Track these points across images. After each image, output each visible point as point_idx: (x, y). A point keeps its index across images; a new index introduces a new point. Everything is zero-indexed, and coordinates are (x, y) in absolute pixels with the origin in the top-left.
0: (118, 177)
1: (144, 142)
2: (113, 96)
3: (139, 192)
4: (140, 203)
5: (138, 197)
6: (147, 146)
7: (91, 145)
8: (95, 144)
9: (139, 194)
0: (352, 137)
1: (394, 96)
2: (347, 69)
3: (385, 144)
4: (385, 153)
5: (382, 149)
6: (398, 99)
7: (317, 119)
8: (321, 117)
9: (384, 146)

■ ■ ■

Aim of the task — Rewrite the records above, changing "top-left" to "upper-left" and leaving everything else the same.

Answer box —
Track these points across images. After each image, output each visible point as point_idx: (x, y). A point keeps its index across images; a new index introduces a new point. Everything is zero-indexed, and coordinates are (x, y) in absolute pixels with the origin in the upper-left.
0: (118, 177)
1: (144, 142)
2: (113, 96)
3: (139, 192)
4: (140, 203)
5: (138, 197)
6: (147, 146)
7: (91, 145)
8: (95, 144)
9: (139, 194)
0: (352, 137)
1: (394, 96)
2: (347, 69)
3: (385, 144)
4: (385, 153)
5: (382, 149)
6: (398, 99)
7: (317, 119)
8: (321, 117)
9: (384, 146)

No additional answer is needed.